The most interesting section of the film was when they were discussing both the campaigns of George McGovern in 1968 and Jimmy Carter in 1972 because I drew parallels to Barack Obama’s current campaign based around telling the truth to the population. Those presidential campaigns came at about the same time which we are facing in the sense that we have grown tired of the same old shitty party politics and are now trying to lean back towards a progressive presidency.

Also throughout this section there was the showing of how Thompson was able to sway voters that were on the fence. I wish we still had him around right now to slap some people off the fence and into the Obama camp. He could’ve done this or, at least the documentary did a good job convincing me of such a view.

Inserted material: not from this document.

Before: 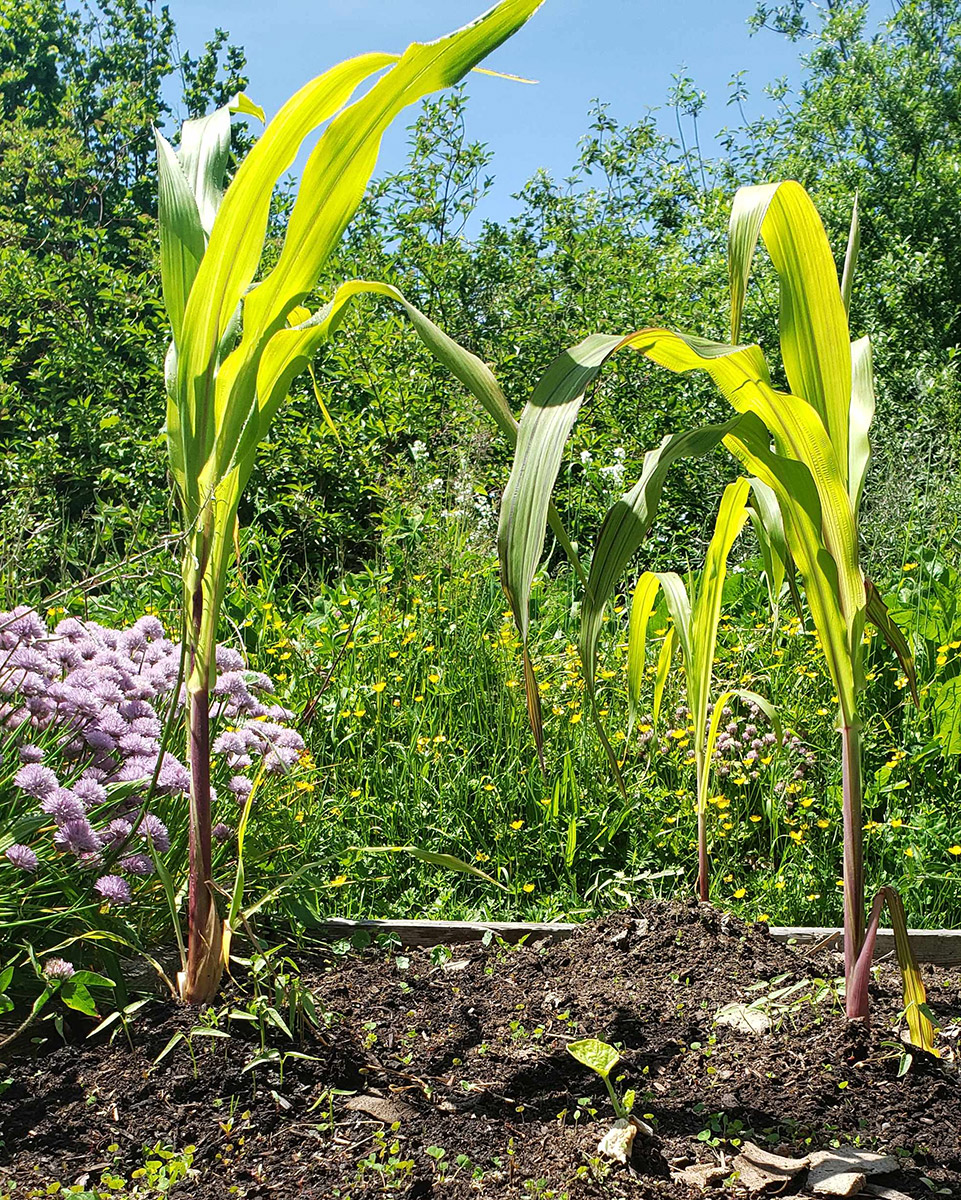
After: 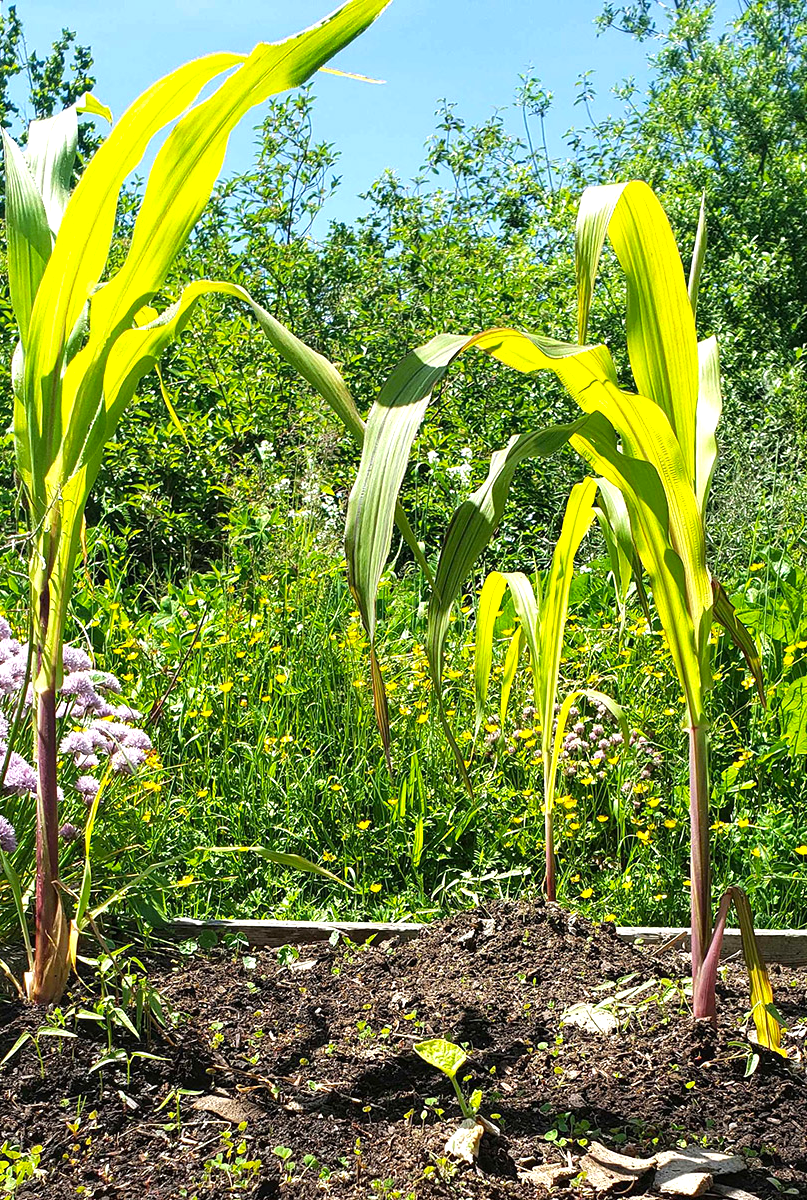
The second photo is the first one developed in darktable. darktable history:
color balance rgb: perceptual saturation grading › global saturation 0.288%, perceptual brilliance grading › global brilliance 12.026%, global vibrance 20%
crop: left 15.965%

Throughout the documentary, you got to see that Thompson was seriously dealing with inner turmoil and that his descent into drugs and alcohol was his way of coping with his mental instability that swayed like a pendulum from time to time. The drugs and the booze just kept him crazy like he liked it.


Oh, and, ladies! if your baby boy really wants to see this movie and you’re on the fence about seeing it with him, know that Johnny Depp does all the narration and you get to see his visage for at least ten minutes of the running time.

where the buffalo roam

In the late 70’s, John Kaye wrote a script about Hunter S. Thompson, exonerating his Gonzo ways. Art Linson said, “Okay, I’ll direct it,” and Bill Murray said, “Okay, I’ll play Hunter.”

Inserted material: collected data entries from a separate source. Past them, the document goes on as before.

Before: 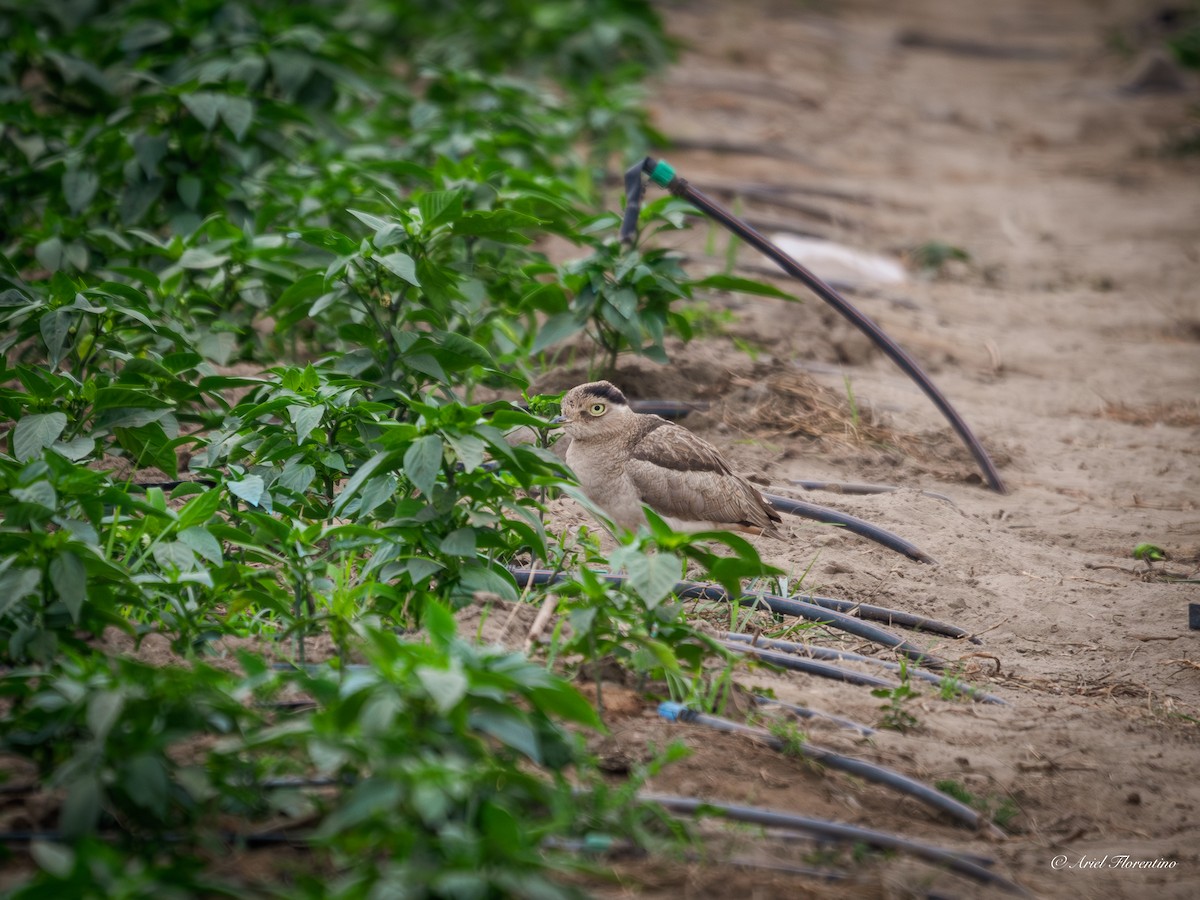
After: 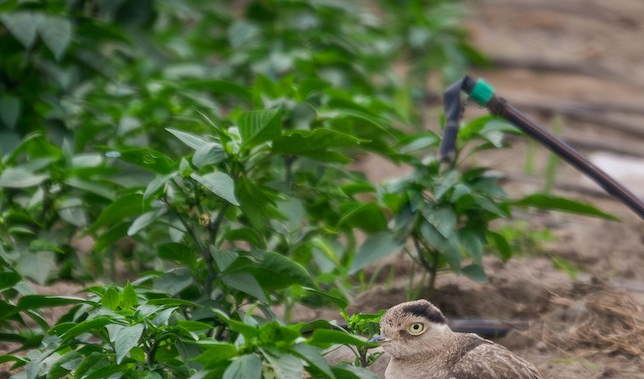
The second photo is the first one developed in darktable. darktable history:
crop: left 15.134%, top 9.037%, right 31.167%, bottom 48.825%
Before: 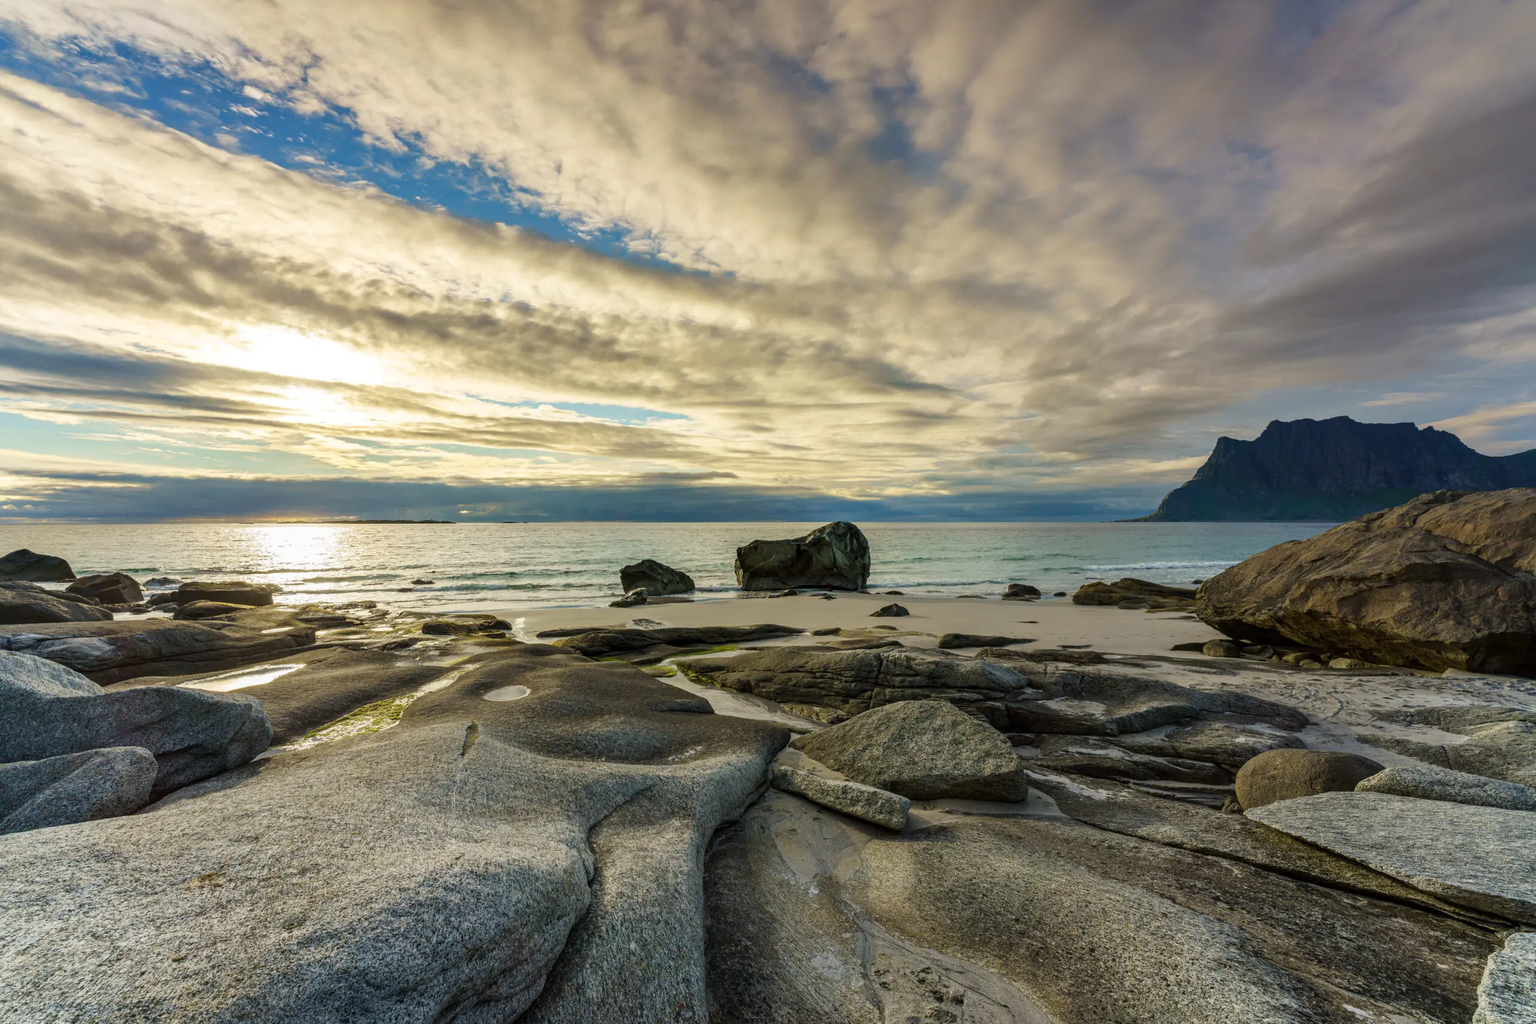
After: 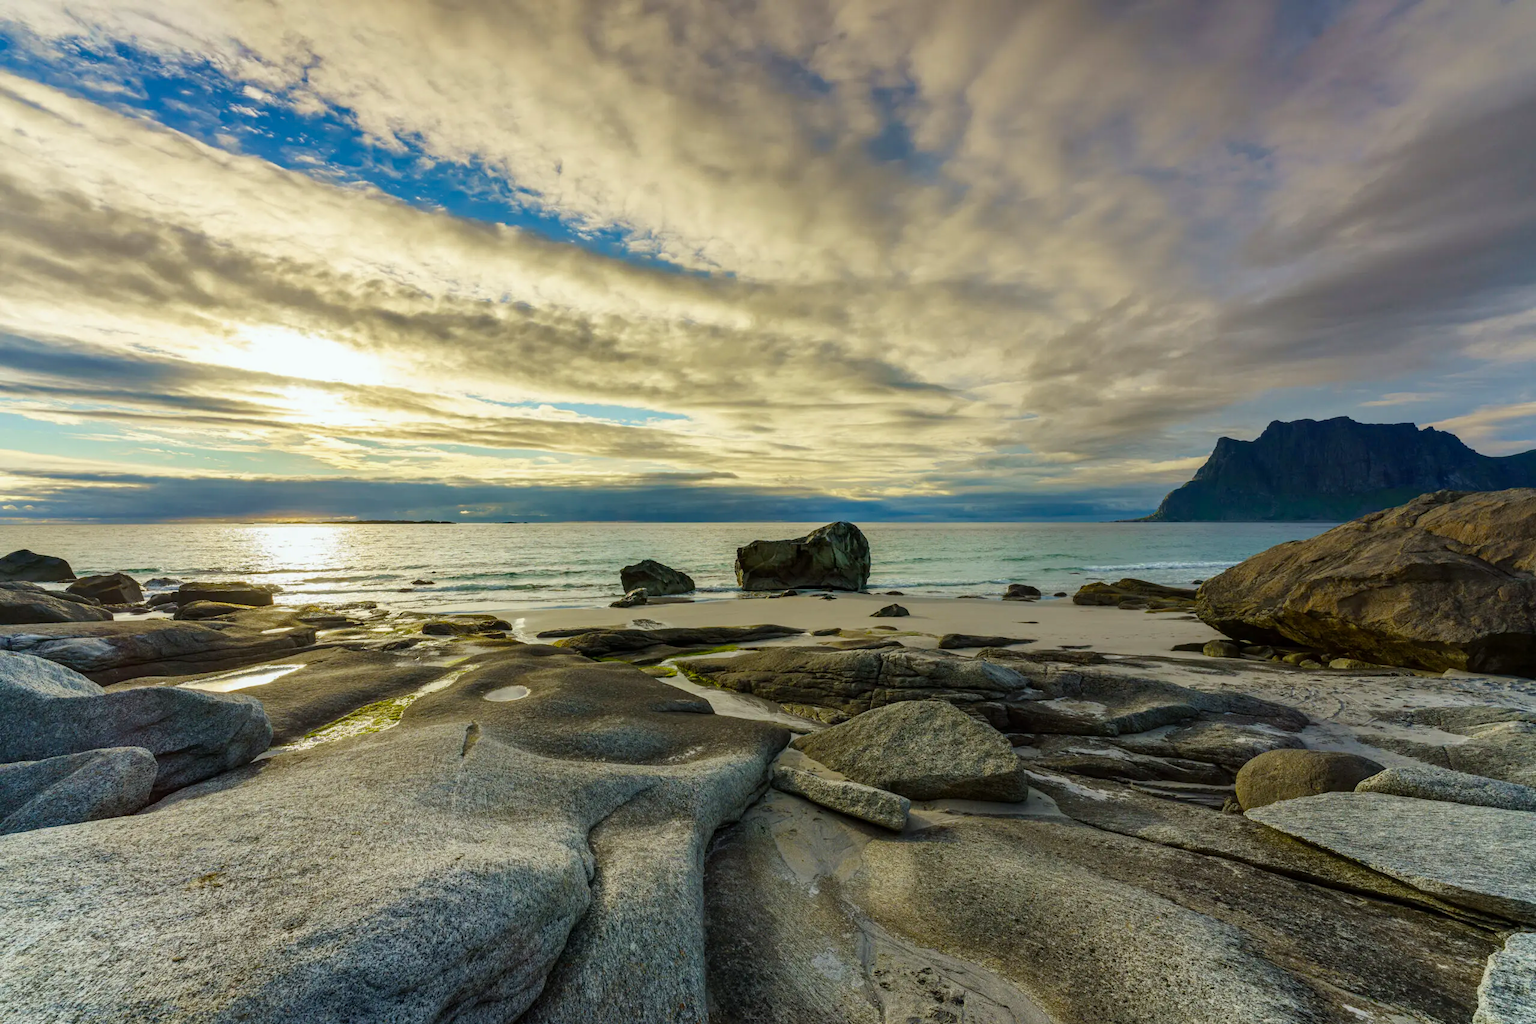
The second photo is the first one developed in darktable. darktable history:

And then the movie came out and Hunter has been heard publicly denouncing this movie. And I can see why.

Bill Murray does an excellent job as Hunter S. Thompson, down to the demeanors and the nuances. It makes sense since Bill Murray is a top-notch comedic actor and he also spent a good amount of time with Thompson working on the movie.

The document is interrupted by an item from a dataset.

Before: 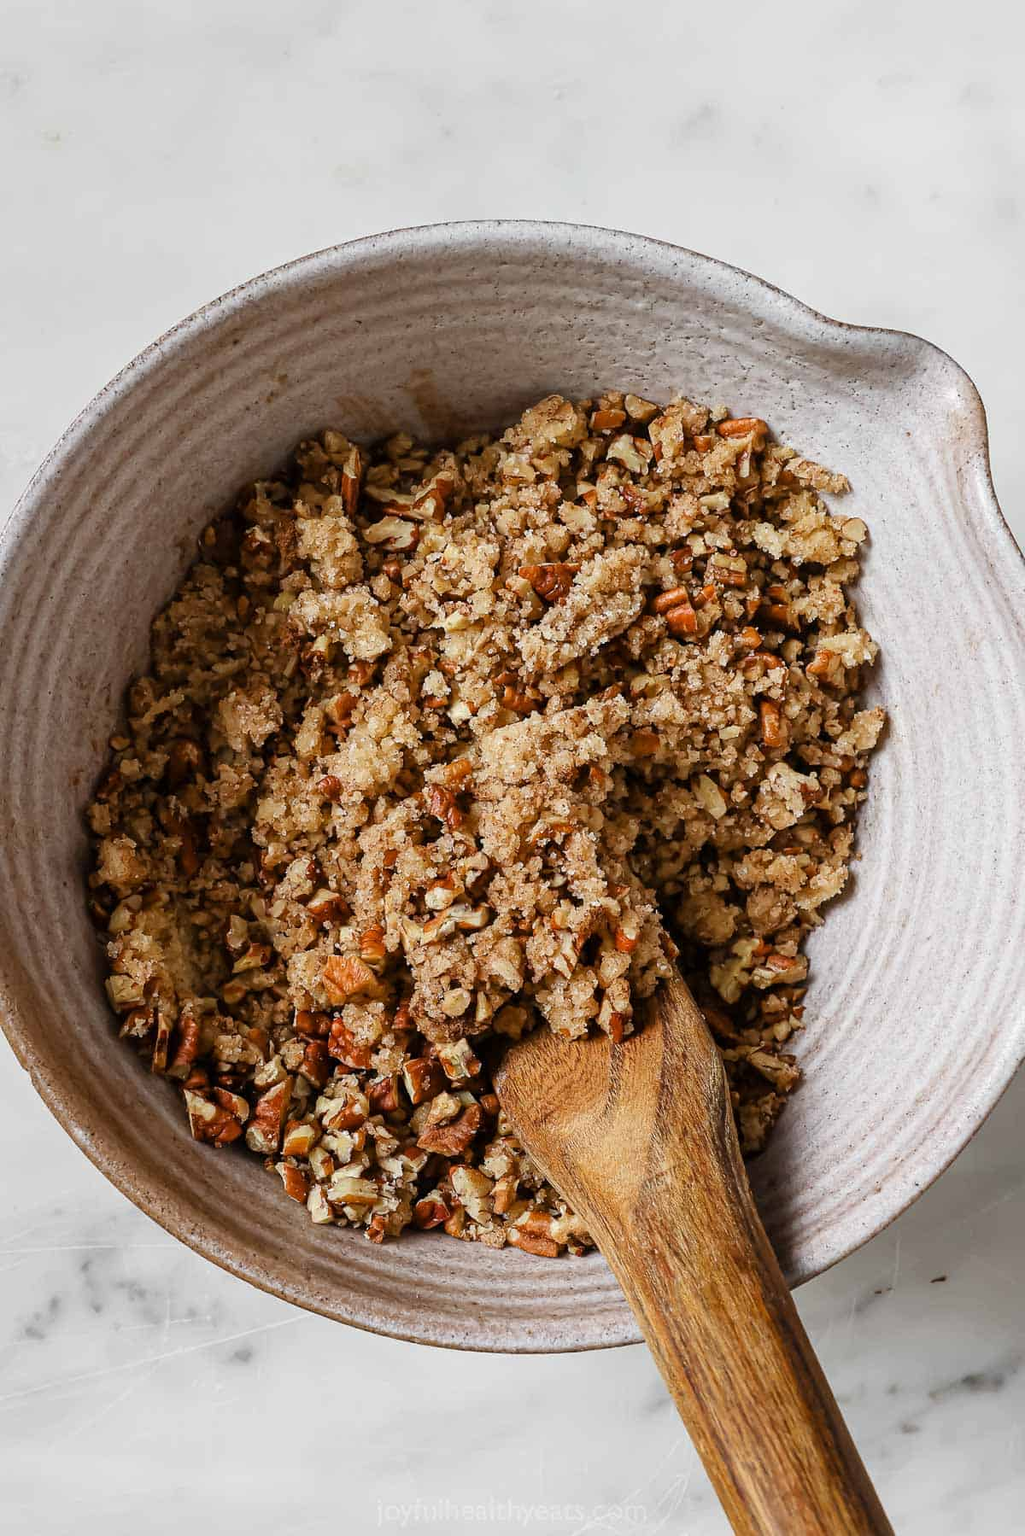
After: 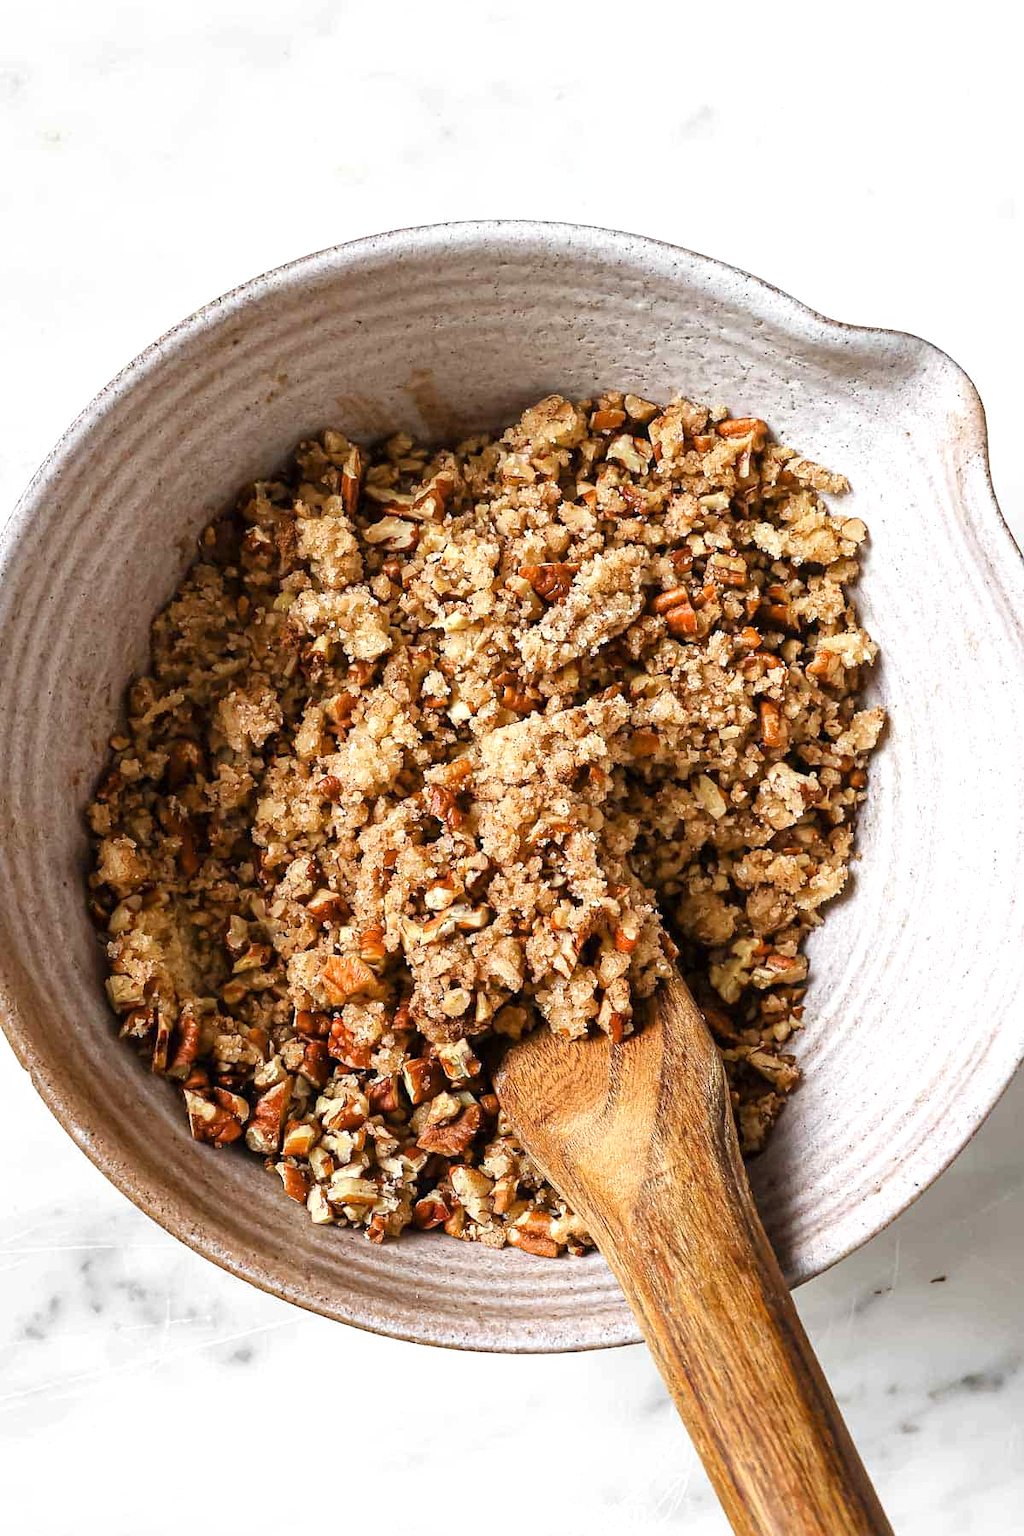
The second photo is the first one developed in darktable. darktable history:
exposure: exposure 0.58 EV, compensate exposure bias true, compensate highlight preservation false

But aside from Murray’s performance, this movie falls flat on its ass. Peter Boyle’s Lazlo is over-the-top in ways that can’t even be described as slap-stick or vaudeville. He’s just a dumbass attorney–one that is completely different than the Chicano”Samoan” attorney that he was modeled after (for a better version of this attorney see Gilliam’s Fear and Loathing in Las Vegas). And everyone else is just poorly written and cast aside. It’s as if they wrote the script with just Thompson in a vacuum and then said, “Oh shit, he needs to have things to interact with,” and quickly wrote up all the other characters. Though I bet that if they had made a Thompson-in-a-vacuum movie, it would have been super-interesting in how Beckett-esque it would have been. I mean, could you imagine Hunter S. Thompson in Waiting for Godot? It would be awesome and uncouth.

One thing that bothered was that, during the ending, HST looks as if he’s about to abandon Lazlo and his crazy ideas–the current one being something about land in the desert. And, unless I’m mistaken, Hunter would never abandon someone because, to him, everyone he did or did not like was pivotal to his story. You can see this type of thing in his personality in you read Ralph Steadman’s book The Joke’s Over.

I’d also argue that a better sidekick for Hunter in this film would’ve been Ralph, who was his artist since the Kentucky Derby in 1970, at the very beginnings of the whole Gonzo movement. Their friendship had much more charisma and is one that should, hopefully, one day be made into a film (though I don’t know if we really need another movie about Thompson.).

This is a movie that falls on its ass and really wouldn’t seem very interesting to anyone who isn’t a huge fan of Bill Murray andor Hunter S. Thompson. Murray does such a good job that his performance makes the two hours of the film bearable.

Corollary: If you’re seeing this because you love Neil Young, you’re going to be disappointed. Every goddam song is merely a replay of “Home on the Range” with a different style to make it fit for each scene. And that’s pretty grating after Variation #3.